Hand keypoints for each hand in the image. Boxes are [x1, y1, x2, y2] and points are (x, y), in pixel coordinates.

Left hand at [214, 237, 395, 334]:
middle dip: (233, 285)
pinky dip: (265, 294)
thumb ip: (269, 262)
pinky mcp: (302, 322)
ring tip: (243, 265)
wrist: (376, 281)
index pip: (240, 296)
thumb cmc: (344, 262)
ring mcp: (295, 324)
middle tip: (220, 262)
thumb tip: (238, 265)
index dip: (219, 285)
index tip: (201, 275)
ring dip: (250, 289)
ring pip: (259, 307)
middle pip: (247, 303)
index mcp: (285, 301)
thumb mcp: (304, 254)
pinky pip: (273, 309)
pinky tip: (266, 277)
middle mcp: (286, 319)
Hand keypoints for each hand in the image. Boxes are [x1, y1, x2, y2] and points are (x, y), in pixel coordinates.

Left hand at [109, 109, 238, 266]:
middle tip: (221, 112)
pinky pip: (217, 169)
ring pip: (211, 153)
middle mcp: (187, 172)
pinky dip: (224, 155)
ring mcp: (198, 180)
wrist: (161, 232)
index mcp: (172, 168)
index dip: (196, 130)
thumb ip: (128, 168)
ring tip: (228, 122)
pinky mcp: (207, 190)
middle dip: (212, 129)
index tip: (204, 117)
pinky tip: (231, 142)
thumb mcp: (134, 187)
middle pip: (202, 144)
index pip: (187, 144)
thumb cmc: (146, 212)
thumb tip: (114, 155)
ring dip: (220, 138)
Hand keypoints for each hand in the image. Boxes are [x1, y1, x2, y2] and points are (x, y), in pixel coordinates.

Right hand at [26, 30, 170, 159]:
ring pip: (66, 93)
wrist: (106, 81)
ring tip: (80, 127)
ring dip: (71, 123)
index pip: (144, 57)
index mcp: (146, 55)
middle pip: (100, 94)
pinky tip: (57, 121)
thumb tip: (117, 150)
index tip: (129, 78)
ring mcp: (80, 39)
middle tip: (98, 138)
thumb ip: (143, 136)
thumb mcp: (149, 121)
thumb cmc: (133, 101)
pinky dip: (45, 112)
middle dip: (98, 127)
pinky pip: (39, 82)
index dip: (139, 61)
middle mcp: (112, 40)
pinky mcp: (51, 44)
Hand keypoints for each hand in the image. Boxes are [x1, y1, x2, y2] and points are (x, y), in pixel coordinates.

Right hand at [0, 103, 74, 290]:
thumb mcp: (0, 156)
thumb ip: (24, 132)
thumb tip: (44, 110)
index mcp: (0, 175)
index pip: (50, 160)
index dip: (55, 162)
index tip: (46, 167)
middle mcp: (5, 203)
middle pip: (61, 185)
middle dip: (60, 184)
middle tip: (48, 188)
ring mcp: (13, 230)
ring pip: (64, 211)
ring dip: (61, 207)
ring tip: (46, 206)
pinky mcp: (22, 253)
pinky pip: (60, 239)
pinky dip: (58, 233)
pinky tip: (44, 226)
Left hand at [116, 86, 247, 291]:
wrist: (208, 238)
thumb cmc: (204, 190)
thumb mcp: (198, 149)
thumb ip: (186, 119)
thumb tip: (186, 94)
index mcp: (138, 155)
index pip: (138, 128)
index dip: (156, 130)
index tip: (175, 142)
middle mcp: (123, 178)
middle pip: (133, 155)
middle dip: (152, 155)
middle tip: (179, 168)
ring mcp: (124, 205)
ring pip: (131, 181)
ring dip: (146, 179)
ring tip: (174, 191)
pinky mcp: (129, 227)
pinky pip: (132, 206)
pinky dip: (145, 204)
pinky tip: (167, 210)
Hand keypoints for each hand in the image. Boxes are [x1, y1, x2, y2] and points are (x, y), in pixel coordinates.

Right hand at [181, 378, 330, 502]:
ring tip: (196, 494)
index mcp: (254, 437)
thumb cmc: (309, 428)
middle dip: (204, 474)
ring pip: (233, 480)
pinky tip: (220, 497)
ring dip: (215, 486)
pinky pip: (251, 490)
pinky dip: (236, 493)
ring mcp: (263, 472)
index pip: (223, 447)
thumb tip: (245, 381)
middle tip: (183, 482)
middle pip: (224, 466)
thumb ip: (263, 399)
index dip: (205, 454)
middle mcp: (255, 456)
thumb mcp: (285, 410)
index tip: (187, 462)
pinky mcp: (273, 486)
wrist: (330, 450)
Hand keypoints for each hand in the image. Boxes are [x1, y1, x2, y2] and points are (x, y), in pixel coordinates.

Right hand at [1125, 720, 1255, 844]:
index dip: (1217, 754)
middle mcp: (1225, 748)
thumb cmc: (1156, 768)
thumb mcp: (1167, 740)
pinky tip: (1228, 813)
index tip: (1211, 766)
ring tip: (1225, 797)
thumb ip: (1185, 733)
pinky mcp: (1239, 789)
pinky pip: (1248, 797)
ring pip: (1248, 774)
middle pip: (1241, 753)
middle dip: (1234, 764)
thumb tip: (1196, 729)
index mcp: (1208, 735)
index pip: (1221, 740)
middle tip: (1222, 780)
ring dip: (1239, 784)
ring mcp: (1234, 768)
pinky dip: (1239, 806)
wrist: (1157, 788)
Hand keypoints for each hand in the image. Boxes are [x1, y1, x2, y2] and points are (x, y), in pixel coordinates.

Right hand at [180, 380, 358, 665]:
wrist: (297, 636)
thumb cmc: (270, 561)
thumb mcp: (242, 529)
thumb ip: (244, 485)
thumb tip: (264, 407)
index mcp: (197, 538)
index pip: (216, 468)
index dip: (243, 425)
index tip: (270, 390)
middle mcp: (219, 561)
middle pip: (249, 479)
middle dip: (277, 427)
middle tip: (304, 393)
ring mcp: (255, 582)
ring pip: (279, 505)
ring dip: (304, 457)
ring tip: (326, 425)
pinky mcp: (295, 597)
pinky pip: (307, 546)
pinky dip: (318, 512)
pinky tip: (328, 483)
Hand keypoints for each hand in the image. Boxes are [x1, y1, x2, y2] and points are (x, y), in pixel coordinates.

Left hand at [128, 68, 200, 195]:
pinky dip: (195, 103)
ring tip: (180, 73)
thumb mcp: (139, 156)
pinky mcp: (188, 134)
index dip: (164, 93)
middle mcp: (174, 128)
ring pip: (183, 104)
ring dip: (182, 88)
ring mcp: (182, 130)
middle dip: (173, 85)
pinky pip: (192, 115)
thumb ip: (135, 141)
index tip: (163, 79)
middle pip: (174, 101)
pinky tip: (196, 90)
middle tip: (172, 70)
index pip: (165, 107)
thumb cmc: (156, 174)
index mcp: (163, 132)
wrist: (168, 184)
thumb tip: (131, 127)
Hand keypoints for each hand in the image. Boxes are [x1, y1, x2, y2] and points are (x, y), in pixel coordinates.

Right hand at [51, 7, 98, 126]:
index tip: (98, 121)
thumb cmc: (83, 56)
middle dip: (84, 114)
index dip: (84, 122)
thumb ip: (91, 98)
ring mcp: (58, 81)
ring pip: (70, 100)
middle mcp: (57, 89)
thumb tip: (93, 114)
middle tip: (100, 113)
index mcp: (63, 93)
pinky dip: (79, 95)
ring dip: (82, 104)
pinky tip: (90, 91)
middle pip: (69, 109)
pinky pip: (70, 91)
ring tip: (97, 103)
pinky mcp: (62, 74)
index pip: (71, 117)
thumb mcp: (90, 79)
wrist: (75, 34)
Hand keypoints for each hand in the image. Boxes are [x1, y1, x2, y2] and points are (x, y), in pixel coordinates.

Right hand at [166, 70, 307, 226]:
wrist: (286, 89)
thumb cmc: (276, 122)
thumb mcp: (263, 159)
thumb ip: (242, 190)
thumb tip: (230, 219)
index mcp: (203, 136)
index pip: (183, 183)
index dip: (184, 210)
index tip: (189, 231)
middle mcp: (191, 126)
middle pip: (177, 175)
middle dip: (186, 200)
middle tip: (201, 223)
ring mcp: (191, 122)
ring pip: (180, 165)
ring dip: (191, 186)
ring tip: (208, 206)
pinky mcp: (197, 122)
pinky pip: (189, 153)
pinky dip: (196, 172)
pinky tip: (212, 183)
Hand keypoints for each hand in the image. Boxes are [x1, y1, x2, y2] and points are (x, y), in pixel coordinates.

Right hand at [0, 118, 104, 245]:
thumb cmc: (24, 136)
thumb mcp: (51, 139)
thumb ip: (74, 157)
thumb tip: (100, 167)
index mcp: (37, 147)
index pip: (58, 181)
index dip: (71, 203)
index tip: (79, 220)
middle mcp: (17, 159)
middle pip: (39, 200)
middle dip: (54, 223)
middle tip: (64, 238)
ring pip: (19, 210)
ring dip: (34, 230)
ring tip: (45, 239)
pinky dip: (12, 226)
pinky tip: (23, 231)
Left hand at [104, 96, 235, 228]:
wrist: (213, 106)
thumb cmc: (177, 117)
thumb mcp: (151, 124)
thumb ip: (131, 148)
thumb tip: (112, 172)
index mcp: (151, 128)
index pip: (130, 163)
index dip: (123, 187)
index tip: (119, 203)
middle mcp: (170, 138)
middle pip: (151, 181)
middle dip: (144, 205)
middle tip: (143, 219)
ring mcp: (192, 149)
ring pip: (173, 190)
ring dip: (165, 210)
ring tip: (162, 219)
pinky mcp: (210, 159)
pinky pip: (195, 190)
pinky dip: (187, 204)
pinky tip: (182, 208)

..............................

## [Exercise description]
Among the entries above, the line containing "index pip: (183, 183)", the line containing "middle mcp: (170, 138)", and all lines between them are to be restated word for word; nothing else belongs in the reply.

## [Exercise answer]
index pip: (183, 183)
index dip: (184, 210)
index tip: (189, 231)
middle mcp: (191, 126)
middle pip: (177, 175)
middle dip: (186, 200)
middle tip: (201, 223)
ring mcp: (191, 122)
ring pip: (180, 165)
ring dip: (191, 186)
ring tip: (208, 206)
pinky mcp: (197, 122)
pinky pip: (189, 153)
pinky dip: (196, 172)
pinky tip: (212, 183)
Hand keypoints for each hand in the image. Boxes are [x1, y1, x2, y2] and points are (x, y), in pixel coordinates.

Right hand at [0, 118, 104, 245]:
thumb cmc: (24, 136)
thumb mcp: (51, 139)
thumb ip: (74, 157)
thumb tip: (100, 167)
index mcp: (37, 147)
index pip: (58, 181)
index dip: (71, 203)
index tip: (79, 220)
middle mcp: (17, 159)
middle pip: (39, 200)
middle dip: (54, 223)
middle tip: (64, 238)
ring pip: (19, 210)
ring dip: (34, 230)
ring tip: (45, 239)
pinky dip: (12, 226)
pinky tip: (23, 231)
Left hand at [104, 96, 235, 228]:
wrist: (213, 106)
thumb cmc: (177, 117)
thumb mcp: (151, 124)
thumb ip: (131, 148)
thumb tip: (112, 172)
index mcp: (151, 128)
index pip: (130, 163)
index dip: (123, 187)
index tip: (119, 203)
middle mcp: (170, 138)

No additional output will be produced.